SOURCE EXTRACT

By default the backup log files created by Vertica during its backup process runs are saved to the /tmp directory.

It is possible to modify this location, and the process to do so is fairly simple. It is often done when the /tmp directory is unable to have the appropriate amount of disk space allocated to it to allow proper storage of these log files.

Before configuring a new log file location for the Vertica backup log files, we should consider where the new directory will reside, and how much storage space to allocate to it. This is very important as its possible that this location could fill up and cause issues with the Vertica backup processing due to these logs not being automatically cleaned up by the Vertica installation.

According to the Vertica 6.0 user documentation it states the following regarding use of a non-default directory other than /tmp for backup log file storage: 

Estimating Log File Disk Requirements

When you run the vbr.py --setupconfig command to create your configuration file (see Configuring Advanced VBR Parameters (page 453)), one of the parameters is tempDir. This parameter specifies the backup host location where vbr.py writes its log files, and some other temp files (of negligible size). The default location is the /tmp/vbr directory on each backup host. You can change the default by specifying a different path in the configuration file.

The temporary storage directory also contains local log files describing the progress, throughput, and any errors encountered for each node. Each time you run vbr.py, the script creates a separate log file, so the directory size increases over time, depending on how frequently you run the utility. The utility stores older log files in separate subdirectories, each named with a timestamp. When the vbr.py utility is executing, it updates the current log file each second with one line of information, so the log file size is proportional to the actual backup transfer size. As a rough estimate, a one-hour backup will populate the log file with 3600 lines, or approximately 100KB. Vertica recommends allotting 1GB disk space on each backup host for the vbr.py log files. The vbr.py log files are not removed automatically, so delete older log files manually as necessary."

Once the new log location is configured correctly, including ensuring the "dradmin" user is able to write to the custom directory targeted for housing the log files, we need to make the change to the DB configuration for backups.

To do this, we re-run the /opt/vertica/bin/vbr.py script to create a new, or update the existing, backup configuration *.ini file.

NOTE: 
It is highly recommended that proper steps be taken to ensure the safety of the system before making these changes. This should include having a snapshot or backup image of the DR server taken for use in restoring the system should it be necessary. This should also include running a backup of the database for use in a database restore should it be necessary. To take a back up of the Vertica DB, run the following command as the dradmin user:

$DR_HOME/vertica/bin/vbr.py --task backup --config-file <absolutePath_to_Vertica_backupConfig_ini_file> --showconfig

Note the use of the --showconfig flag. This provides, as seen in the example backup run below, what is currently configured for the backup processing. This is useful when updating the configuration as it provides a readily available list of configuration settings that can be reused or changed as needed.

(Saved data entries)
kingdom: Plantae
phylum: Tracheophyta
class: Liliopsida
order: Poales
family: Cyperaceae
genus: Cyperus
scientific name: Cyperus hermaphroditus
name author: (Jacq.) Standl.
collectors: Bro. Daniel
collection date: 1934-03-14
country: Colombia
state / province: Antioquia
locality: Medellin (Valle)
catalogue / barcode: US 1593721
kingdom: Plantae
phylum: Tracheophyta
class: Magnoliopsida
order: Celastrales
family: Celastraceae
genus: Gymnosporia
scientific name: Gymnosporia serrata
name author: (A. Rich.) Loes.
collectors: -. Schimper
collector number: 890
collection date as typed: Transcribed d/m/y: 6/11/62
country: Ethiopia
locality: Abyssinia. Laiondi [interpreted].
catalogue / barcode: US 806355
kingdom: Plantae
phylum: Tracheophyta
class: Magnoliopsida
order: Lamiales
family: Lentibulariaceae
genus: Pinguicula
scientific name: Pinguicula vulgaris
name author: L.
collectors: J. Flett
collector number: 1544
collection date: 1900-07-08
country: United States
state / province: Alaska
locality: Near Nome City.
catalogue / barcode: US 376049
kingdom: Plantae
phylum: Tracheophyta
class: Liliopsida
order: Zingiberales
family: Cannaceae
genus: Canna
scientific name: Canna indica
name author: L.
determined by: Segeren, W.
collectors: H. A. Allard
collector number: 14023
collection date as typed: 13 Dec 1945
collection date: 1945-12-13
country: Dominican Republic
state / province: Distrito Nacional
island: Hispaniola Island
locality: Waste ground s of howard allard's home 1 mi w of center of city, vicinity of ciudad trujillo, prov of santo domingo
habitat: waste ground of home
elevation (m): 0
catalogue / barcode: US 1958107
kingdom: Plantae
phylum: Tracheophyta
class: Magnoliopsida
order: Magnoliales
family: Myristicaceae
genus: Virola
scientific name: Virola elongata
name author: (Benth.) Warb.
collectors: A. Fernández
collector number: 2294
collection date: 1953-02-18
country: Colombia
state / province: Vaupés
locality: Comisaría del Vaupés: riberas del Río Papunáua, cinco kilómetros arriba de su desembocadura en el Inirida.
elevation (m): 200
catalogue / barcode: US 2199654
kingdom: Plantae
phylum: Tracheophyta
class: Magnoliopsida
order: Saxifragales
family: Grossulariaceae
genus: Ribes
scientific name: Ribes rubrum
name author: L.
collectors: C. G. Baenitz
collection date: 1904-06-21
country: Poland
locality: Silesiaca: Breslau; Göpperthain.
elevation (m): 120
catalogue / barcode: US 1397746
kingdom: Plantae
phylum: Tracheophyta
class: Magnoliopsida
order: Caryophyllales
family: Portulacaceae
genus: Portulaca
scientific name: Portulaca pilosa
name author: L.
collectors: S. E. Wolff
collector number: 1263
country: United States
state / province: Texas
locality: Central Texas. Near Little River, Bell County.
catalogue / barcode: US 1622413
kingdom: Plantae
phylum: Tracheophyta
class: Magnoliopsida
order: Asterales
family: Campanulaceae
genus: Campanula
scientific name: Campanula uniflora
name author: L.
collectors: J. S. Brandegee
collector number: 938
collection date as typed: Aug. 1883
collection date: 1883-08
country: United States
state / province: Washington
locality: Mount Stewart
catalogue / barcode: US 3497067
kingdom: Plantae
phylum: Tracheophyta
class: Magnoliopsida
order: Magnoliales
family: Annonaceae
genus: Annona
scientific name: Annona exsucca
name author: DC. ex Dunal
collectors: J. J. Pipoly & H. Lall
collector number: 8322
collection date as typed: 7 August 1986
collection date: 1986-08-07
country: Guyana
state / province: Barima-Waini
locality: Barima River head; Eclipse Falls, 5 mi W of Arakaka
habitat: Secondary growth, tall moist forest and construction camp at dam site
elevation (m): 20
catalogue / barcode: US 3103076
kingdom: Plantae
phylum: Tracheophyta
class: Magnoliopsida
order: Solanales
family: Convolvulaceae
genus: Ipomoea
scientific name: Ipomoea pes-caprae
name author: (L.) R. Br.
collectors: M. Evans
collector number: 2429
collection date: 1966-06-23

WHAT THIS EXERCISE ASKS
• 1. Answer these from the Vertica backup log text:
(a) Which configuration parameter sets the location where vbr.py writes its log files?
(b) How much disk space does Vertica recommend allotting on each backup host for the vbr.py log files?
(c) Which user should run the command to back up the Vertica DB?
• 2. From the Vertica backup log text, extract everything from "Before configuring a" down to "the Vertica installation.".

RESPONSE LIST
• 1.
(a) tempDir
(b) 1GB
(c) The dradmin user

• 2.
Before configuring a new log file location for the Vertica backup log files, we should consider where the new directory will reside, and how much storage space to allocate to it. This is very important as its possible that this location could fill up and cause issues with the Vertica backup processing due to these logs not being automatically cleaned up by the Vertica installation.